BEGIN WORKING DATA

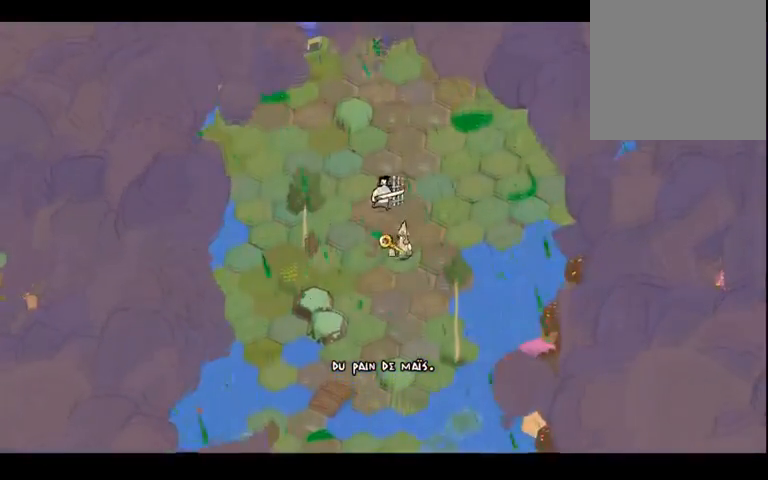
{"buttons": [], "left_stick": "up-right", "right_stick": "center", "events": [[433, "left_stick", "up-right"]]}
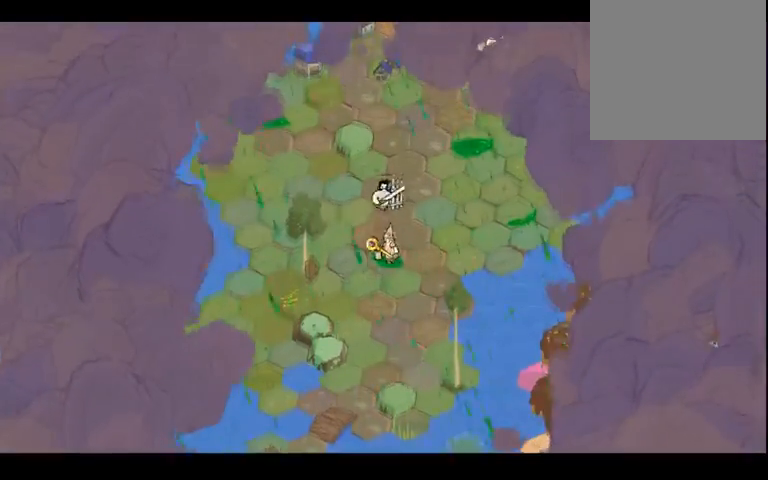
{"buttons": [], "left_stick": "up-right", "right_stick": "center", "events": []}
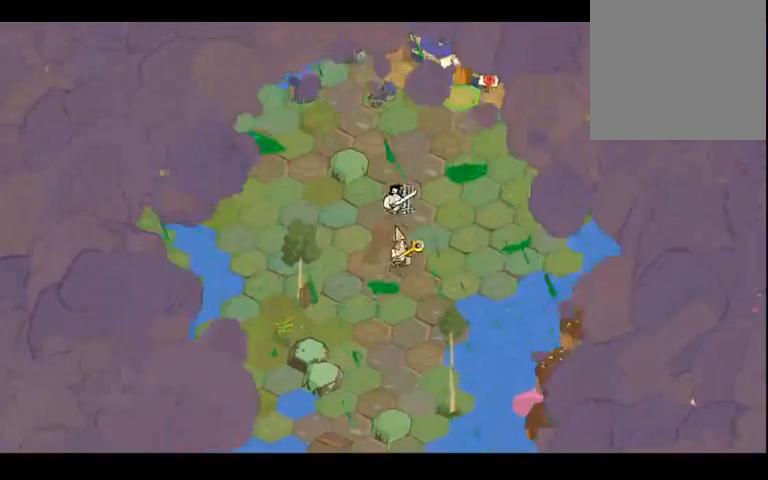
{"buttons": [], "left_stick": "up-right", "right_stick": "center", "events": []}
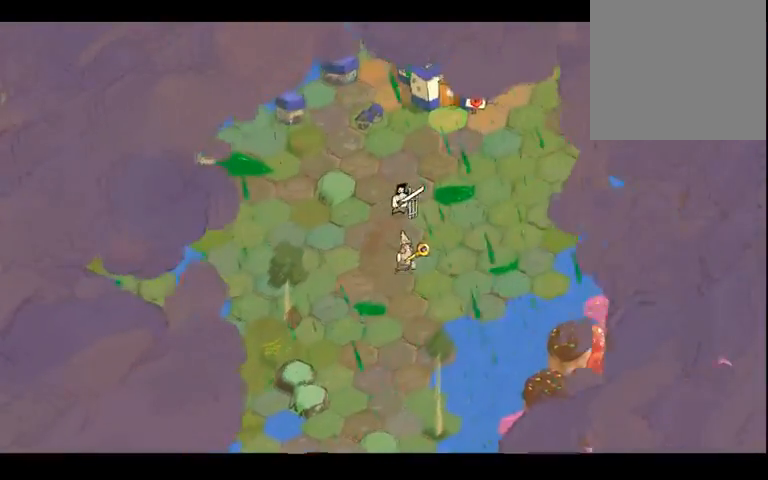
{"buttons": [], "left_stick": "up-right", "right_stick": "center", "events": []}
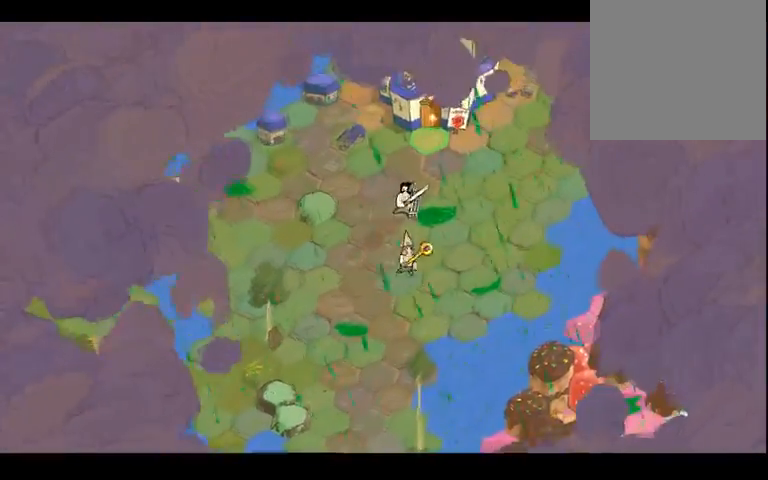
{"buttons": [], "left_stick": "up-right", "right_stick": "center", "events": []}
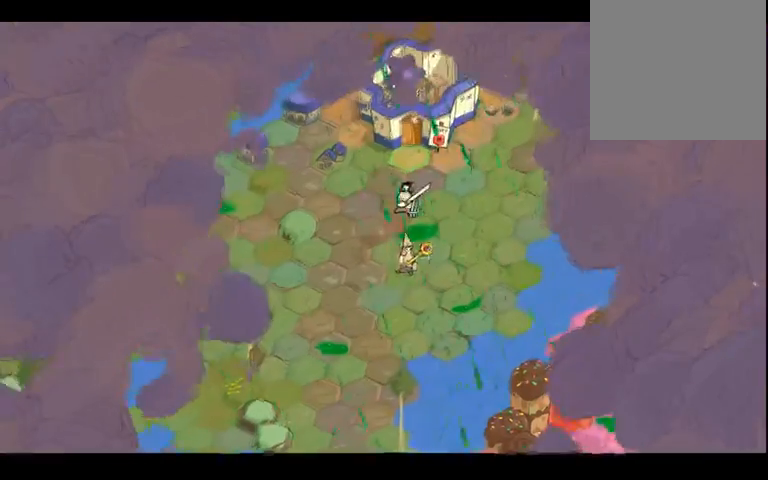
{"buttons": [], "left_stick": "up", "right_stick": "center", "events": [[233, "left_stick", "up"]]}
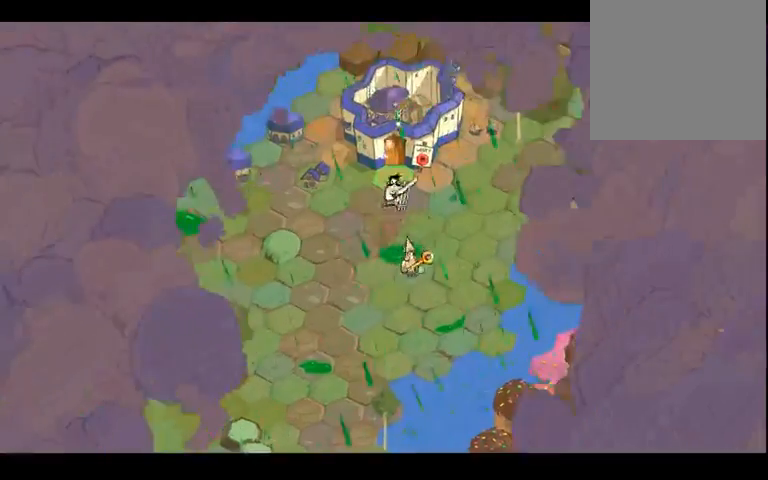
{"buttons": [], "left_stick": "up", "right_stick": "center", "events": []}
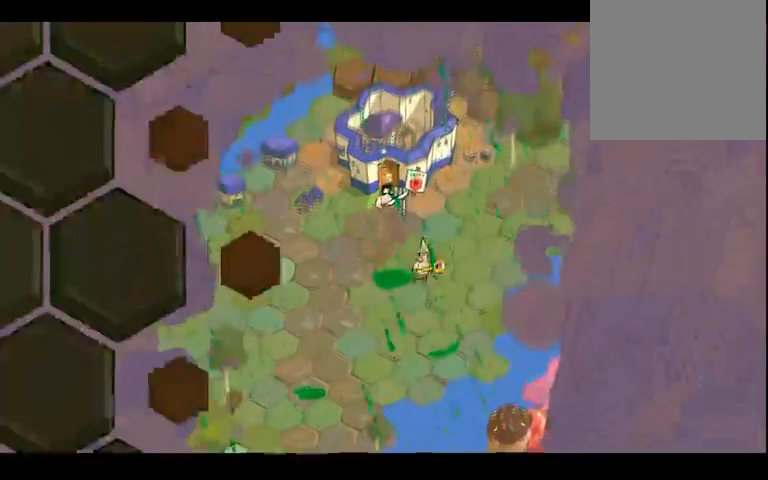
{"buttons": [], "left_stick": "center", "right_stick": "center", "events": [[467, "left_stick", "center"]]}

END WORKING DATA
BEGIN WORKING DATA

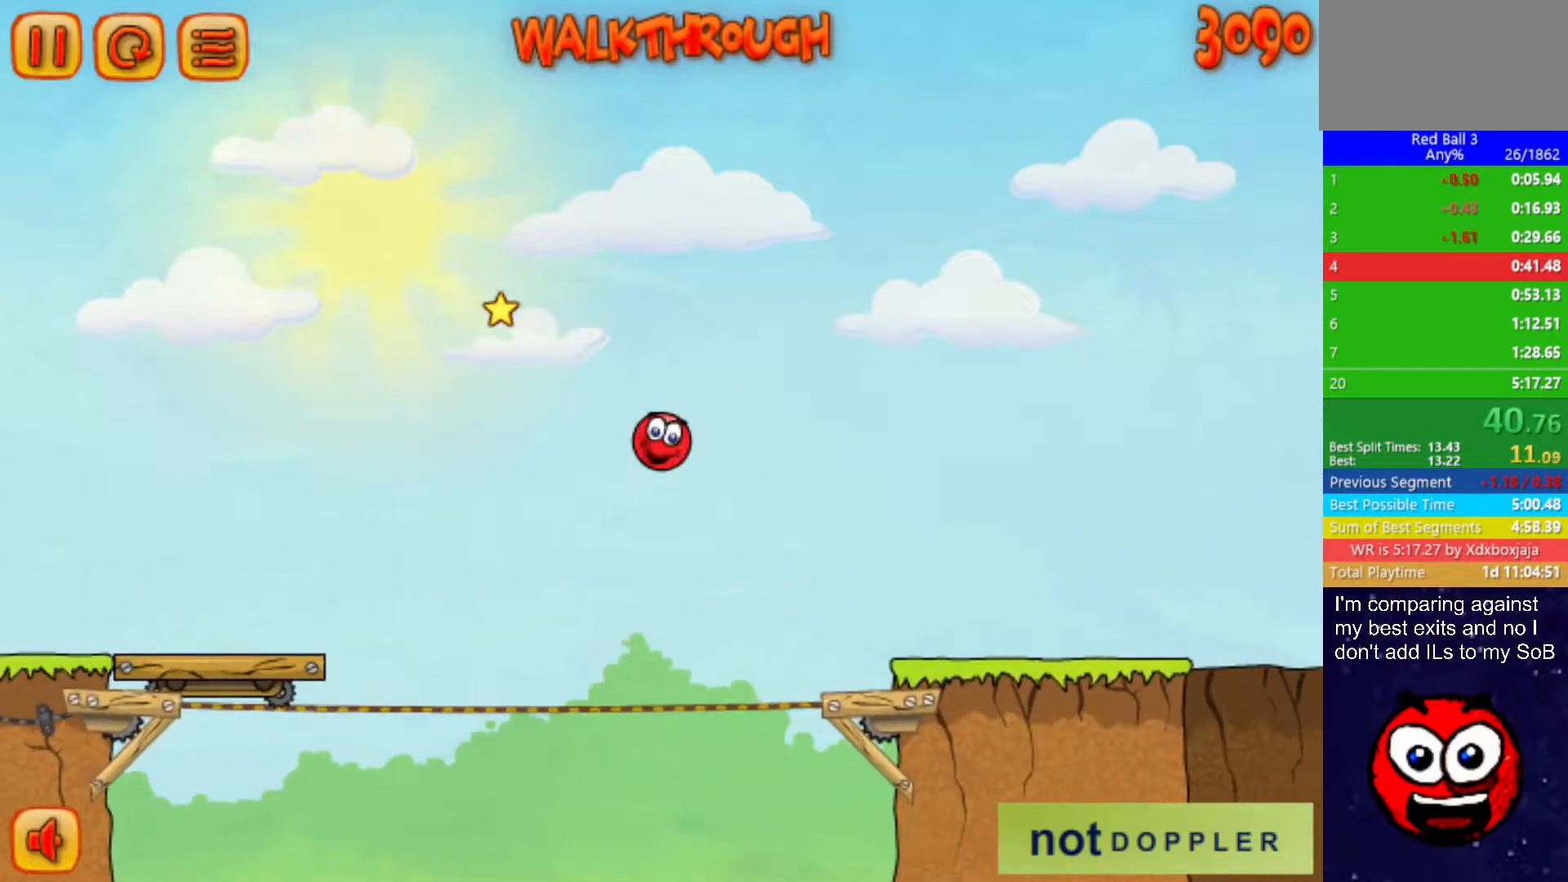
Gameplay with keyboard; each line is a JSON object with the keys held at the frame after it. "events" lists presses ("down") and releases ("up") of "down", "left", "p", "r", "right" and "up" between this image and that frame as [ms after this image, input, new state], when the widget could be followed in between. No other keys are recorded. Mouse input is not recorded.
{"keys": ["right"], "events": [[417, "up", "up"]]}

END WORKING DATA

§ **REQUIREMENT**: Work out how many lines in the records above include the string "keys", and provide that figure with no other text.

§ **REPLY TO THE EXERCISE**: 2